READING PASSAGE:

The Best & Easy Homemade Sushi recipe!

The Best & Easy Homemade Sushi recipe!

Medium - 20 Min

  • style Dish type: Lunch & Dinner
  • poll Difficulty: Medium
  • access_time Preparation time: 20 min
  • timer Cooking time: 20 min
  • place Region: Japan

Preparation

For Rice
Sushi Rice
Cold Water: 1 1/2 Cups 
Rice Vinegar: 4 Tablespoons 
Granulated Sugar: 3 Tablespoon
Salt 1 Teaspoon 

For Negitoro Filling
Salmon Fillet
Cucumber
Avocado
Sesame Seeds: 2 Teaspoons 

For Roll
Pack Unseasoned Nori for Sushi: 1
Bamboo Makisu (Bamboo Matt for Rolling Sushi): 1

Steps:

1. The rice for sushi rice should be washed in a sieve until it is almost clear. Drain and place in a heavy pot with water. Turn the heat to low, cover the pot with a lid, and set a timer for 15 minutes.

2. As soon as the timer goes off, turn off the stove and allow the rice to steam for another 10 minutes. Do not open the lid during this time.

3. Combine vinegar, sugar, and salt in a small bowl. Put the cooked rice in a large bowl, then add the vinegar mixture. Stir together the rice and vinegar, cooling the mixture with a fan as you do so. Continue to fan until the rice is at room temperature. Also you can customize your options from the ingredients.

TASKS FOR THIS EXERCISE:
A: According to the sushi recipe, how long should the rice steam after the stove is turned off?
B: Copy the stretch of the sushi recipe from "For Negitoro Filling" through "for 15 minutes.".
The data has nothing to do with the sushi recipe.

DATA EXTRACT:

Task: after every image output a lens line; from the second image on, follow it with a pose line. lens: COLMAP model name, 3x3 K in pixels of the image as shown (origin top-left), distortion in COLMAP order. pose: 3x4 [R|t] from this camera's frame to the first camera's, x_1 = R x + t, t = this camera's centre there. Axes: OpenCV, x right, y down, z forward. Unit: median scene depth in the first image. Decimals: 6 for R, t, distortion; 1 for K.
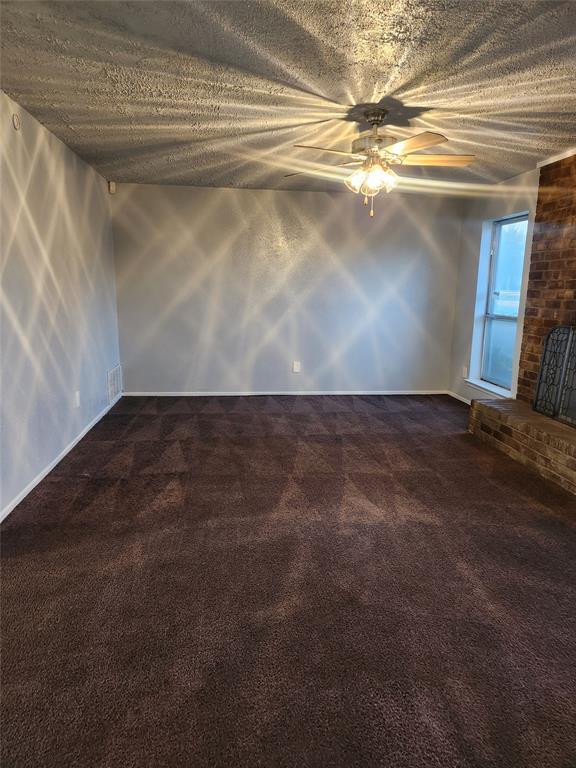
...
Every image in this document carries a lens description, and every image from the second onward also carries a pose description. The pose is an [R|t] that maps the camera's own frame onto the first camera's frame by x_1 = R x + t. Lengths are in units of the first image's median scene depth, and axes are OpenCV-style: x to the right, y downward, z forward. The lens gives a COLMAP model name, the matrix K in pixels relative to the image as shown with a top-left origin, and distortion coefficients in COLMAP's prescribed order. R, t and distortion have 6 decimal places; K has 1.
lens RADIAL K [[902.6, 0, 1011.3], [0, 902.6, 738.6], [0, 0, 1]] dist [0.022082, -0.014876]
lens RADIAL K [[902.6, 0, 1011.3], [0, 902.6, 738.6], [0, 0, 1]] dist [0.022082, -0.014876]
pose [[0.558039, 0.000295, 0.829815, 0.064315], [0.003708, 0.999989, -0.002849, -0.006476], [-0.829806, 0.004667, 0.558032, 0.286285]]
---
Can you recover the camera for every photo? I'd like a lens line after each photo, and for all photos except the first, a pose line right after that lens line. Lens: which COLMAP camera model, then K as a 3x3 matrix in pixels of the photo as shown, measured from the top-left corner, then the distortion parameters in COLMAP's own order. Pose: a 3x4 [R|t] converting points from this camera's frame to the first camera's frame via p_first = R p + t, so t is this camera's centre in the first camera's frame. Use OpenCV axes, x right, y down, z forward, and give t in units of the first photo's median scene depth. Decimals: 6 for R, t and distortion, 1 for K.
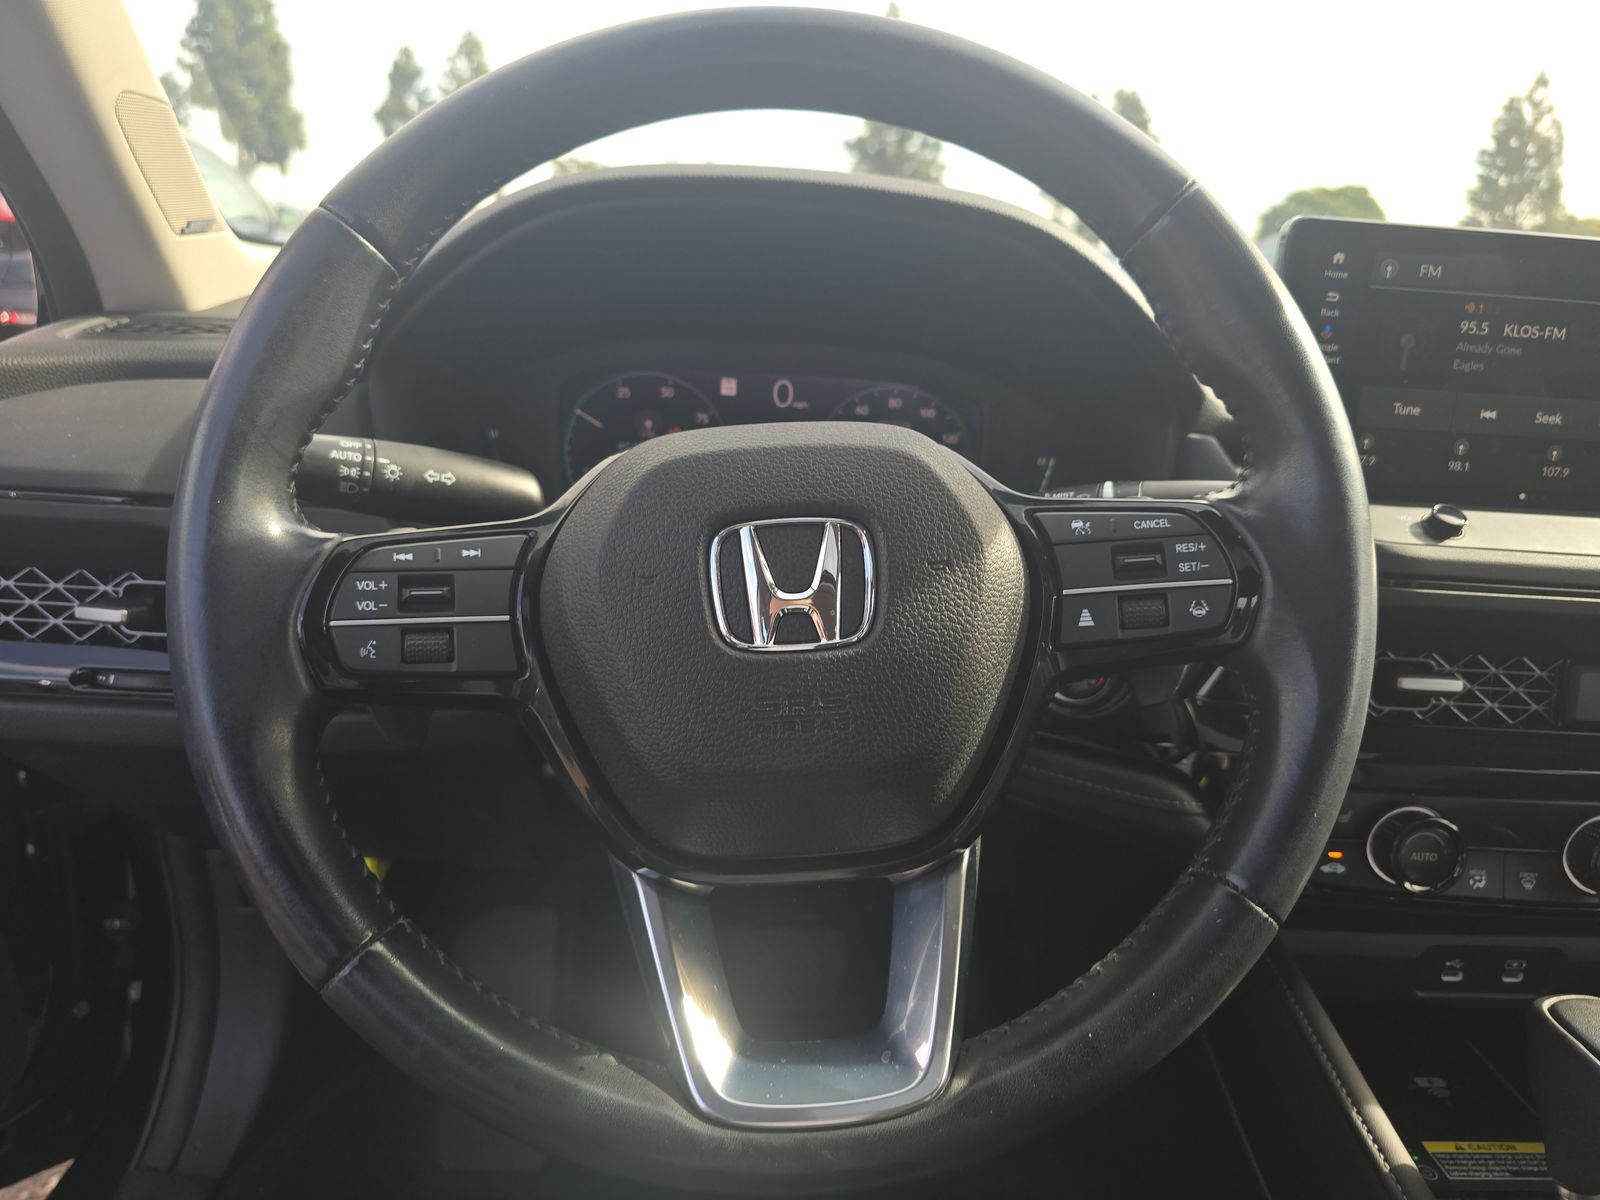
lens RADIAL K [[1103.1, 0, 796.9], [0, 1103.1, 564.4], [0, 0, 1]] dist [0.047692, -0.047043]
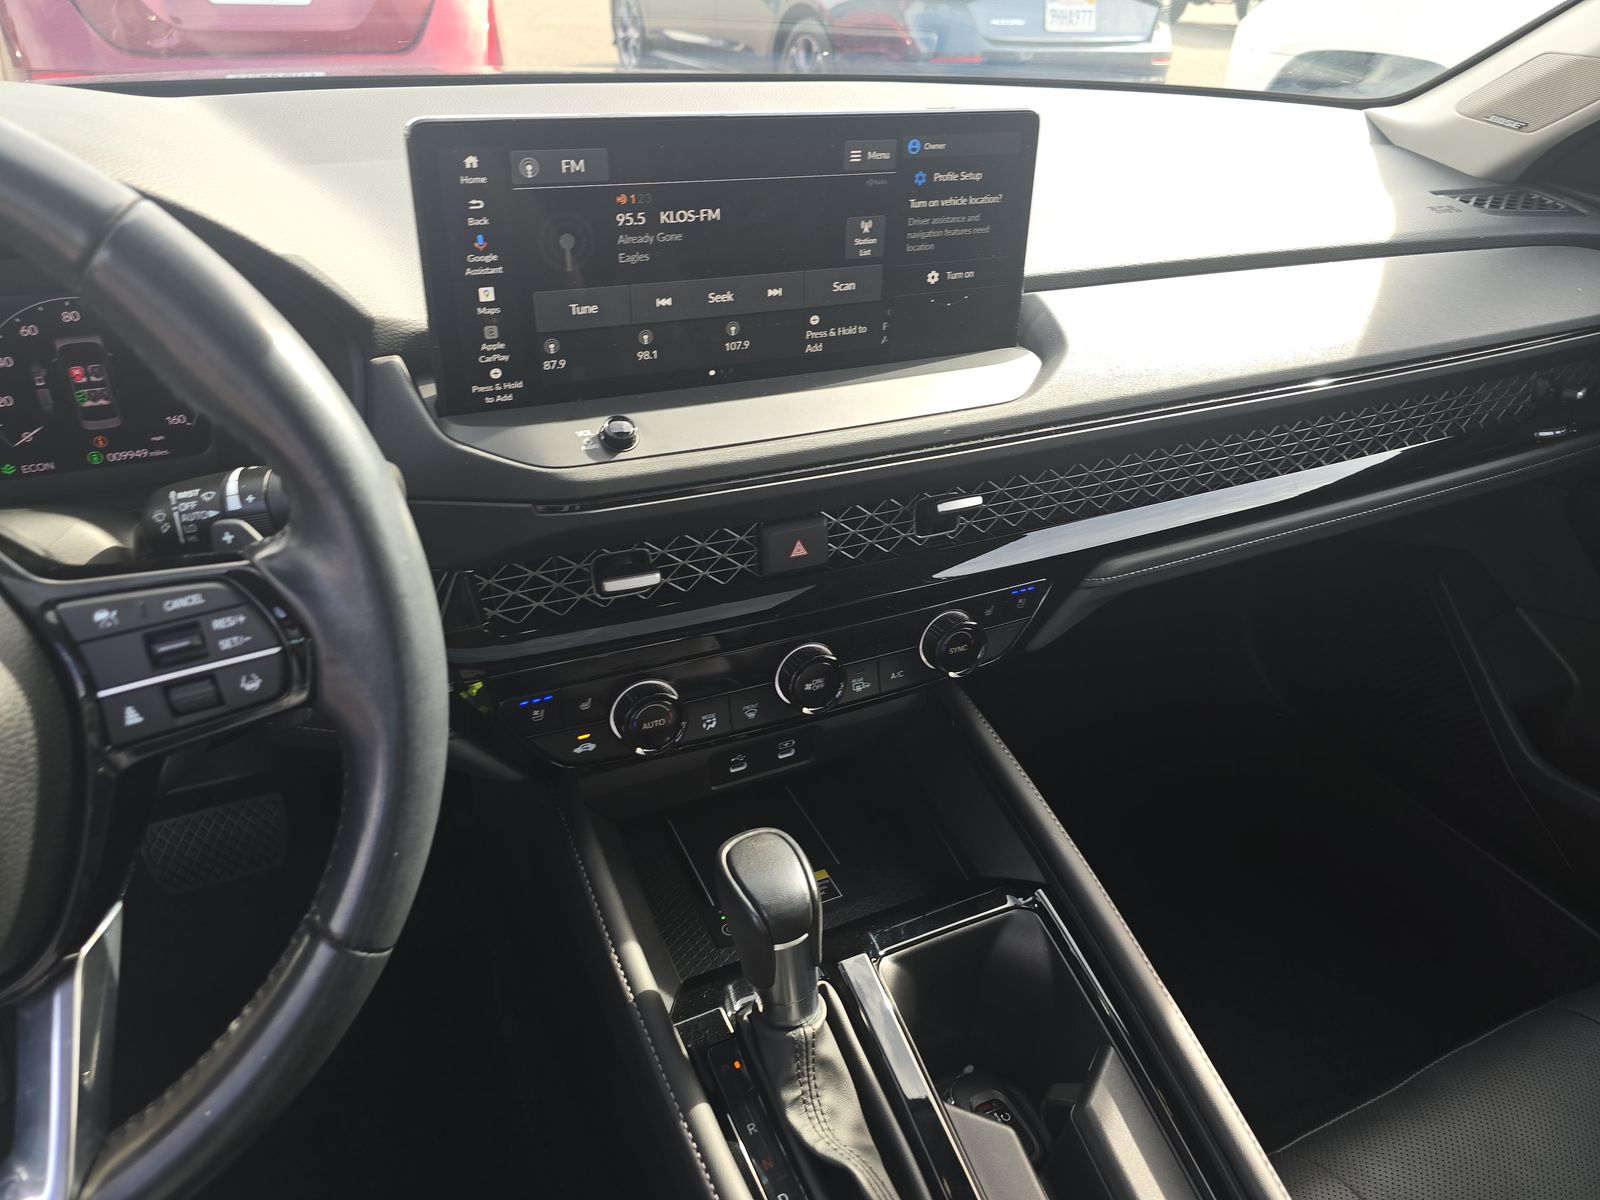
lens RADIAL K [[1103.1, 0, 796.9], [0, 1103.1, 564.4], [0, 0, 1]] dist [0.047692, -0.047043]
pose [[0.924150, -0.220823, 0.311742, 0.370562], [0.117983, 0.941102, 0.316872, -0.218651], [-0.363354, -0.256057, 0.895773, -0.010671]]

EXERCISE ANSWERS:
A: For another 10 minutes, with the lid kept closed.

B:
For Negitoro Filling
Salmon Fillet
Cucumber
Avocado
Sesame Seeds: 2 Teaspoons 

For Roll
Pack Unseasoned Nori for Sushi: 1
Bamboo Makisu (Bamboo Matt for Rolling Sushi): 1

Steps:

1. The rice for sushi rice should be washed in a sieve until it is almost clear. Drain and place in a heavy pot with water. Turn the heat to low, cover the pot with a lid, and set a timer for 15 minutes.